人物・研究・思想
出典: フリー百科事典『ウィキペディア(Wikipedia)』 (2020/01/26 01:46 UTC 版)
「イレーヌ・テリー」の記事における「人物・研究・思想」の解説
2018年のRevue Espritでの講演で、テリーは、文学から社会学に転向し、家族を研究テーマに選んだ理由として、1970年代初頭の「私的なことは政治的なことだ」をテーマに展開した女性解放運動に参加し、家族という私的領域の重要さに気づいたことを挙げ、歴史的に長いスパンで見た社会や制度の変化を重視することに研究の主眼を置くと述べている。 1990年代半ば以降、とくに家族問題の専門家として、同性カップルの権利保障(同性パートナーシップ、同性婚、同性親家族等)、精子や卵子などの提供による生殖医療で生まれた子どもの親子関係や出自へのアクセスといった今日の家族をめぐる重要な諸問題について、テレビ、ラジオ、新聞、雑誌で積極的に発言してきた。 テリーのアプローチの特徴は、こうした問題を、今日進行している結婚・家族・親族関係全般における大きな変容——テリーによれば、この変容は、人類史上初めて民主主義社会において男女平等が進展したことに起因するもので、伝統的な家族を擁護する人々が言うように、個人主義が行き着いた末の結婚や家族の崩壊を意味しているわけではまったくない ——の中に位置づけて、独自のジェンダー関係アプローチ を用いて分析していることである。
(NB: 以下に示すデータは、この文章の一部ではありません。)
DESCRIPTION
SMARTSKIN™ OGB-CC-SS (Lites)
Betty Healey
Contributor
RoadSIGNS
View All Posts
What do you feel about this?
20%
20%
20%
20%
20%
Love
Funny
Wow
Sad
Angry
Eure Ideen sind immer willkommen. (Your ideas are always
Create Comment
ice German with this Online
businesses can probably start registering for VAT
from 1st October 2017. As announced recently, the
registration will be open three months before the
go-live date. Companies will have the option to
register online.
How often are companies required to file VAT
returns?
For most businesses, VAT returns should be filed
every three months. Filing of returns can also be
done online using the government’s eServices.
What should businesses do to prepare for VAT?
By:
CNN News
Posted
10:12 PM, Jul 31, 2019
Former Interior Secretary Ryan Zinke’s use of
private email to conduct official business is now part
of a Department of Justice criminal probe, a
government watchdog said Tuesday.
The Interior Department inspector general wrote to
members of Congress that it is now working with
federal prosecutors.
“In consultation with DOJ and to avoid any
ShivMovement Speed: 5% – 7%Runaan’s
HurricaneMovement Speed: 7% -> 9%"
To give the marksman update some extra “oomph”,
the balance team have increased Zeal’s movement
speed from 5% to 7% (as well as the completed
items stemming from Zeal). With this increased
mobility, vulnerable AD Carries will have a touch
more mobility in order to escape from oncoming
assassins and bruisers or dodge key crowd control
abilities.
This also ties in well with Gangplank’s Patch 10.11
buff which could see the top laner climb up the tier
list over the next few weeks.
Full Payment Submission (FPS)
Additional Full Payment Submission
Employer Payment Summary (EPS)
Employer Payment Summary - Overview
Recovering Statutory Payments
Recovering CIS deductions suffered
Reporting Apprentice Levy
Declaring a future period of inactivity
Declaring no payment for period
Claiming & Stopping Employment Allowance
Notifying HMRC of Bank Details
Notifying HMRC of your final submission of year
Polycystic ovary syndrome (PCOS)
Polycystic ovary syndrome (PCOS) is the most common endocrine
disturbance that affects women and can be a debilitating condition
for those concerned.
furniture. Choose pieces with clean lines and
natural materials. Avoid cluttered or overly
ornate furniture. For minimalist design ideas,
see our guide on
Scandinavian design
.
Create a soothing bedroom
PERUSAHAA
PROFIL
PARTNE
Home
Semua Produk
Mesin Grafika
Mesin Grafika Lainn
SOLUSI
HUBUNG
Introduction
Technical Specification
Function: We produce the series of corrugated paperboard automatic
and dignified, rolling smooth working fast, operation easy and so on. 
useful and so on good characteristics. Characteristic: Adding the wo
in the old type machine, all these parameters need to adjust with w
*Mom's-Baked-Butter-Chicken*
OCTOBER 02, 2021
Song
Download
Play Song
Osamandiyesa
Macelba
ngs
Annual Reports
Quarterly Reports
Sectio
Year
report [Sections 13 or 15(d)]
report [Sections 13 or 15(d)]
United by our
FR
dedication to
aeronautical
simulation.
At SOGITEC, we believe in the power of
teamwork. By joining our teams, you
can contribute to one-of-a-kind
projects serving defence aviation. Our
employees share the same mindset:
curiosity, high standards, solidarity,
今起きていることは「性の区別の再編」と呼べるものだという 。 テリーは家族関連の二つの重要な法改正に大きく貢献した。第一に、1999年の異性カップルにも同性カップルにも結婚に準じた権利を保障した「パックス(民事連帯契約)法」である。これによって、同性カップルは初めて法的地位を得たが、それは、前年に雇用連帯大臣及び法務大臣の要請により彼女が作成した報告書 Couple, filiation et parenté aujourd’hui (「今日のカップル、親子関係、親族」)における提案を受けたものである。第二に、2013年の同性婚と同性婚カップルによる養子縁組を認めた「みんなのための結婚法」である。法案の閣議決定後に開かれた国民議会法務委員会と元老院法務委員会の二つの参考人質疑において、テリーは、人々の意識は変化しうるものであり、同性カップルを排除している結婚制度が、今日、不公正と思われているなら、この制度を改革すべきだと力説した。 社会問題に深くコミットする学者として、この法律の制定以後も、養子縁組あるいは生殖補助医療によって形成された家族、再編家族、親が異性カップルの家族、同性カップルの家族、これら多様な家族に共通する論理によって貫かれた親子関係を基本にした抜本的な家族法の改正のための発言を続けている 。